■ **TEXTO DE ESTUDIO**
Cultura | Sociedad

Edurne Portela: “El gran peligro de la literatura sobre la violencia es la manipulación sentimental del lector”

Entrevista a la escritora y colaboradora de 'La Marea' Edurne Portela, quien acaba de publicar su nuevo libro 'Los ojos cerrados'

La novelista Edurne Portela, autora de 'Los ojos cerrados'. CEDIDA

Hace cinco años, Edurne Portela (Santurtzi, 1974) hizo un salto al vacío. Después de casi dos décadas en Estados Unidos, donde ocupaba una cómoda posición universitaria como experta en literatura latinoamericana y directora de un centro de humanidades, decidió volver a España e intentar sobrevivir como escritora.

Mal no le ha ido, aunque quizá el mayor beneficiado de su apuesta haya sido el público lector español. Nada más volver, Portela publicó un ensayo incisivo sobre la representación cultural del conflicto vasco (El eco de los disparos, 2016). En los años siguientes escribió dos novelas que tuvieron una excelente recepción. Mejor la ausencia (2017) narra las experiencias de una niña vasca nacida en 1974 que se cría en el ambiente política y socialmente sofocador de la Euskadi de los años 80 y 90. Formas de estar lejos (2019) retrata la erosión de una relación amorosa destruida por la violencia de género.

Estos días ha salido su esperada tercera novela, Los ojos cerrados, que relata los devastadores legados de la Guerra Civil en “Pueblo Chico”, una pequeña comunidad serrana. 

Portela es licenciada en Historia por la Universidad de Navarra y doctorada en Literatura Latinoamericana por la Universidad de Carolina del Norte. Además de novelista, ha sido columnista en El País, publica una tribuna mensual en los diarios de la agencia Copisa y colabora en la radio (Cadena Ser, RNE). En La Marea se ocupa, junto con José Ovejero, de la sección “Libros y susurros”.

Una de las protagonistas de su última novela se muda a Pueblo Chico después de la muerte de su padre, en busca de pistas que le clarifiquen su genealogía. Cuénteme un poco sobre la suya. 

Mi padre nació en 1940 en Navallos, un pequeño pueblo de Lugo. Era un niño muy listo y aplicado y le pasó algo insólito: se lo llevaron con una beca a un internado de jesuitas de Barcelona. Para mi padre fue una experiencia tremenda: pasar de una aldea a una ciudad como Barcelona y a un colegio en el que la mayoría eran niños ricos. ¡Ni siquiera hablaba castellano!

Pasó allí la infancia y la adolescencia. Como mi abuelo se murió joven, muy pronto tuvo que hacerse cargo de la familia. Cuando acabó el colegio e hizo la mili se mudó a Euskadi, donde conoció a mi madre. Acabó trayendo a sus cinco hermanos y a mi abuela a Bilbao. 

¿Cómo les afectó la Guerra Civil?

■ **TAREA**
Prosigue la entrevista a Edurne Portela a partir de la última pregunta que aparece en ella. Los datos no son necesarios.

■ **DATOS**
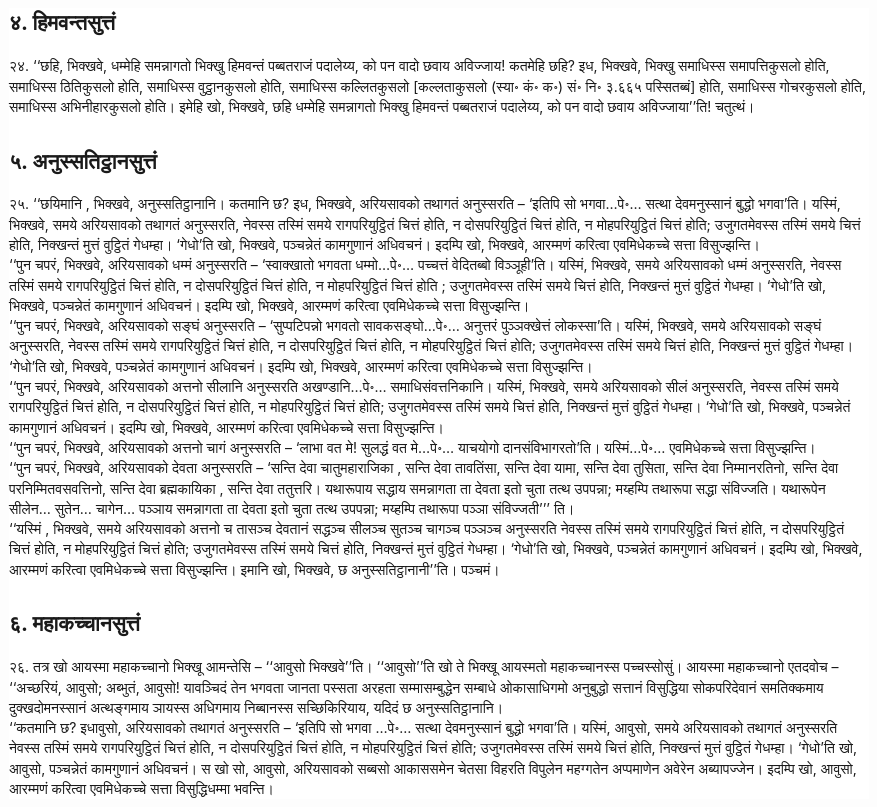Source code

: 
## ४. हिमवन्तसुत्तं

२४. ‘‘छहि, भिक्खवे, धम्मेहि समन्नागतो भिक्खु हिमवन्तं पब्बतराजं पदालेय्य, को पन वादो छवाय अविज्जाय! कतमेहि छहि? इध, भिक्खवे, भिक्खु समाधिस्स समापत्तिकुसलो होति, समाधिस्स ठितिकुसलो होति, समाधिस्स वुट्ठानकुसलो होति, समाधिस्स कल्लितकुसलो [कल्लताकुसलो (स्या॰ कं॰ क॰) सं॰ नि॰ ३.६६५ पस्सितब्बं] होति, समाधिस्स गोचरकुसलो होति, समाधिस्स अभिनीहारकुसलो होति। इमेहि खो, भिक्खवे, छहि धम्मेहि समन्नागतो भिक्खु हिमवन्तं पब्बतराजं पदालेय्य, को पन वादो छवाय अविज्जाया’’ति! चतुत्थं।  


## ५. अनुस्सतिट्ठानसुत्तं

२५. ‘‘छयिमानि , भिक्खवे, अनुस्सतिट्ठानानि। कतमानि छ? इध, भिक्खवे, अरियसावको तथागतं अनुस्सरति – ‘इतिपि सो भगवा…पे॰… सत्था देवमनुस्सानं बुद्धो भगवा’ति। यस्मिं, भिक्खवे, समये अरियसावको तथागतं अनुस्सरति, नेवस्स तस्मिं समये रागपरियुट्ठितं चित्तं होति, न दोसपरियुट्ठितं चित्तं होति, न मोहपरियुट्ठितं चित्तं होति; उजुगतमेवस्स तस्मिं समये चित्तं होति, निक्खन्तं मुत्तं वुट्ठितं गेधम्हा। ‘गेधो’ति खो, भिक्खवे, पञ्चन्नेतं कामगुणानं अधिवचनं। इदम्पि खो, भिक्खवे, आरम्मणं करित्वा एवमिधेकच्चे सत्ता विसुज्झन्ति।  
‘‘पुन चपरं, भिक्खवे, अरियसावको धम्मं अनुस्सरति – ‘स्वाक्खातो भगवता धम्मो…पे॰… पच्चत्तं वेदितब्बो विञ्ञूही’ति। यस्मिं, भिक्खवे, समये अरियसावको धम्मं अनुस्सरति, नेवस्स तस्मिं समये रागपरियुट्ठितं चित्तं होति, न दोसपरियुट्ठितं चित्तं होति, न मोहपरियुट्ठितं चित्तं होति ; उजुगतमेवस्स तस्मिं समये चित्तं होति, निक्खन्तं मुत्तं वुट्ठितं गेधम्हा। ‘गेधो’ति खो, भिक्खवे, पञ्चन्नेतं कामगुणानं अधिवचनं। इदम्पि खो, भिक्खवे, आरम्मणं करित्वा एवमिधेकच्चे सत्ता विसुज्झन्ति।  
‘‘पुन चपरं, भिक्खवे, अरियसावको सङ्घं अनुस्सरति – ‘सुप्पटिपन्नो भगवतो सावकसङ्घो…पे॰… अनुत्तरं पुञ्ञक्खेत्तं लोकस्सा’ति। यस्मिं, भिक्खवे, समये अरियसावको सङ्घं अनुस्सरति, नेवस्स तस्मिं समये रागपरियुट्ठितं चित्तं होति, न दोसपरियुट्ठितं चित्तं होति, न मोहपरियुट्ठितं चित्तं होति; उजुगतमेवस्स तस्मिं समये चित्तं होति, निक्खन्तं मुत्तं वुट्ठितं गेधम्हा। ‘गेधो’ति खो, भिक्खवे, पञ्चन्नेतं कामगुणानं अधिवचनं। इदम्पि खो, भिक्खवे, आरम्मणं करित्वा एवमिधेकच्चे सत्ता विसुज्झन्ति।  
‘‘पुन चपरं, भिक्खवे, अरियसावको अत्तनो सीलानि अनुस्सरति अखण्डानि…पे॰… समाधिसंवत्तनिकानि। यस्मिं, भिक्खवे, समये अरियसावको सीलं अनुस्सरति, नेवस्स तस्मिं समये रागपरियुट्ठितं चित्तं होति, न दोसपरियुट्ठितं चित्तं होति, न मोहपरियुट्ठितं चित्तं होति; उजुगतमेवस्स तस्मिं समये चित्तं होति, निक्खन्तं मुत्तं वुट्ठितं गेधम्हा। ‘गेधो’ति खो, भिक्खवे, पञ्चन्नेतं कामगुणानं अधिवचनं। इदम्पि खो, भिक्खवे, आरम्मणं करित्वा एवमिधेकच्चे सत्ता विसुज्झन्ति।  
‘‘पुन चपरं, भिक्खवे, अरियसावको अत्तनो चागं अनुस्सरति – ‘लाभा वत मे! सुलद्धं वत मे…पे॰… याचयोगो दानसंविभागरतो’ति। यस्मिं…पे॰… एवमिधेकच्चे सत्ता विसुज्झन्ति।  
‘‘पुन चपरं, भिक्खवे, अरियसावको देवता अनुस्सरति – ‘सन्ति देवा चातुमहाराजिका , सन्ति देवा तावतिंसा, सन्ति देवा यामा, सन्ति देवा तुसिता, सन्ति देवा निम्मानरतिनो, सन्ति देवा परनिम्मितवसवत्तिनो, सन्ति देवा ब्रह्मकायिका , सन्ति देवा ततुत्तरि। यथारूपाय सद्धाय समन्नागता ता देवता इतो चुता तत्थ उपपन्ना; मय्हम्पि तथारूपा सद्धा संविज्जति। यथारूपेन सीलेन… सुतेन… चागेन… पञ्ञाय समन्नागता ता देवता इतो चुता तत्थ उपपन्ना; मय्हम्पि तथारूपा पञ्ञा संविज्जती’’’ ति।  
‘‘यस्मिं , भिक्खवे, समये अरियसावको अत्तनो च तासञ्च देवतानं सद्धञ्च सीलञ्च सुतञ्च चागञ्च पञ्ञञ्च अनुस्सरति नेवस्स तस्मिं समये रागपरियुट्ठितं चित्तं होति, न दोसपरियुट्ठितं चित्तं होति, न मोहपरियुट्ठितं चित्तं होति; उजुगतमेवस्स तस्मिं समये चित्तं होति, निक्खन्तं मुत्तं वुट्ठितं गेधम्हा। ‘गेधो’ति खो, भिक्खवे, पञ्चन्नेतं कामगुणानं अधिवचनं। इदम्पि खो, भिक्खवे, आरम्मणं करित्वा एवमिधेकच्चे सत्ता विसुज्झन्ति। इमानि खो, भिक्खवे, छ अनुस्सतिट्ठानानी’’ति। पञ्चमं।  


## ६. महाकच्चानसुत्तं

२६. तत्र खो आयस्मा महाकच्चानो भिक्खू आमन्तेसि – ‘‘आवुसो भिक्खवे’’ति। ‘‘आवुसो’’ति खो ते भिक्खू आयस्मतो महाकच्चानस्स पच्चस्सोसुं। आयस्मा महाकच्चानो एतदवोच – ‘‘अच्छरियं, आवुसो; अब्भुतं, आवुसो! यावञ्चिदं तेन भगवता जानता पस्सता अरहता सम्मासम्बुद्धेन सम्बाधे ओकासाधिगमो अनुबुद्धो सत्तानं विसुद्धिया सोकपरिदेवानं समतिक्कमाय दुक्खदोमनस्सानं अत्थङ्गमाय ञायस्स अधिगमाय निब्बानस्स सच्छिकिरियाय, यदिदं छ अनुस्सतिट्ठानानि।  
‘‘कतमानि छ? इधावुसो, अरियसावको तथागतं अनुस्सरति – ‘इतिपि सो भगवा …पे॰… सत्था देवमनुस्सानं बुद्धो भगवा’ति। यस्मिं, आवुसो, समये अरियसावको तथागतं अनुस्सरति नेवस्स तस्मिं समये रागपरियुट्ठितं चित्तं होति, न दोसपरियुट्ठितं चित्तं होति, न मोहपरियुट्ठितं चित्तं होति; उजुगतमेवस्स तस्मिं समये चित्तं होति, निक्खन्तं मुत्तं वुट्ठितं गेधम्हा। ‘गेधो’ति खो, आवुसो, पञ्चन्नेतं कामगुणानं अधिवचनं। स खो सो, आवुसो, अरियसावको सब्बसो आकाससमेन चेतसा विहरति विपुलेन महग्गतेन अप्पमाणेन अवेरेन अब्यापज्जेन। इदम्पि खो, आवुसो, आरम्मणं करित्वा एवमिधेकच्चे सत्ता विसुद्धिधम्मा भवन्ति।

■ **RESPUESTA**
Como muchos gallegos, mi abuelo paterno había sido forzosamente reclutado por el ejército franquista. Mi abuelo materno, en cambio, luchó con los nacionalistas vascos en defensa de la República. Cuando los fascistas entraron a la ciudad, no tuvo más remedio que huir. Mi abuela, que vivió con nosotros toda la vida, siempre contaba cómo ella tuvo que salir corriendo por los montes hacia Cantabria con una hija de pecho y otra de la mano, atacada por los aviones. A una hermana de mi abuela la raparon. En fin, la experiencia típica de los perdedores. Mi madre nació ya después de la guerra, en el año 46.

La generación de sus padres, ¿cómo vive el franquismo en Euskadi?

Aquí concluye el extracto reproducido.